▸ **TASKS FOR THIS EXERCISE**:
1. In the biography of Paolo Vineis, in what year did he receive a European Commission grant for exposome research?
2. Write the next part of the Paolo Vineis biography, picking up after its final sentence.
** Opening READING PASSAGE block **
= Paolo Vineis =

Italian epidemiologist (born 1951)

- Paolo Vineis is a Professor of Environmental Epidemiology at Imperial College, London (https://profiles.imperial.ac.uk/p.vineis/about).
- Career Vineis is a leading researcher in molecular epidemiology, non-communicable diseases, and the effects of climate change on health. He has been a pioneer in the advancement of molecular epidemiology, by developing original approaches to strengthening causality, with the use of molecular adducts (paper 1 of 10 selected papers below), gene-environment interactions (1) and epigenetic markers in large longitudinal studies (2). More recently he developed the “exposome” concept, applying omic technologies to epidemiology (3, 4), that led to Vineis being awarded a grant from the European Commission (Seventh Framework Programme) in 2012 on exposome research (EXPOsOMICS).  The exposome refers to the totality of internal and external exposures which interact at a cellular and systems level to generate a metabolic/ molecular signature which can be used to gain new understanding of the transition from health to disease. Vineis was the coordinator of the Horizon 2020 Lifepath project,  whose aim was to understand the determinants of diverging ageing pathways among individuals belonging to different socio-economic groups. This was achieved by integrating social science approaches (5) with biology, using omic measurements (particularly epigenomics). Omics include the quantitative measurement of global sets of molecules in biological samples using high-throughput techniques; in particular, the study of epigenomic changes in DNA, pioneened by Vineis (2, 4), is currently one of the most promising fields for the identification of long-term environmental fingerprints. Vineis led the “Molecular signatures and pathways to disease” (Exposome) theme of the MRC-PHE Centre for Environment and Health at Imperial College (https://environment-health.ac.uk/molecular-signatures-and-disease-pathways/). Vineis is active in the field of climate change and health (6). In particular, he has contributed significantly to showing the impacts of climate change in Bangladesh, with publications on salinity of drinking water and blood pressure (7). This led recently to adaptation interventions in collaboration with ICDDR,B, the main research institution of Bangladesh.
** Closing READING PASSAGE block **
** Opening SUPPLIED MATERIAL block **
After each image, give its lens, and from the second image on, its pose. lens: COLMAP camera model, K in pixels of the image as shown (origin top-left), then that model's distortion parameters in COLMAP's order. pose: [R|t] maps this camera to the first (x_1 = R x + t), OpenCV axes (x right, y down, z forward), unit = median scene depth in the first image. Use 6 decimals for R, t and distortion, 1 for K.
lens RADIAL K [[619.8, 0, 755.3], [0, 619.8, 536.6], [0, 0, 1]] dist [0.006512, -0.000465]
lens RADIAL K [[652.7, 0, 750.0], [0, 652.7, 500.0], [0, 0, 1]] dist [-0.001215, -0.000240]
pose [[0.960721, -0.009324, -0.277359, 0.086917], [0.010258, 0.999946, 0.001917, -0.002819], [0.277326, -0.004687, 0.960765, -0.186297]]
** Closing SUPPLIED MATERIAL block **
▸ **EXPECTED RESULTS**:
1. 2012

2.
- International collaborations Vineis has created or participated in large networks of international relationships since his early work in molecular epidemiology, when he was a visiting scientist at the National Cancer Institute (USA) in 1986-87, MIT (Boston) and Columbia University. The development of the concept of exposome in the early 2000s involved collaboration with the International Agency for Research on Cancer (IARC), and the Berkeley University.  Vineis has worked extensively with IARC (member of the Scientific Council and Ethics Committee; collaboration with the development of guidelines for causal assessment in the IARC Monographs on the carcinogenicity of human exposures). He has collaborated with the US National Academy of Sciences (“Using 21^{st} century science to improve risk-related evaluations”, US NAS 2017, where he contributed chapters on molecular epidemiology). Thanks to multiple collaborations Vineis is ranked in the top 10 most cited Imperial College scientists with more than 180,000 citations. He has more than 1,200 publications (many as leading author) in journals such as Nature, Science, Lancet, Lancet Oncology. Recent collaborations related to the European grants mentioned above and other grants include ISGlobal (Barcelona), INSERM, Sorbonne University, the Utrecht, Dublin and other Universities. Vineis has been Adjunct Professor of Molecular Epidemiology at Columbia University (New York) and is currently Adjunct Professor at the London School of Hygiene and Tropical Medicine, London.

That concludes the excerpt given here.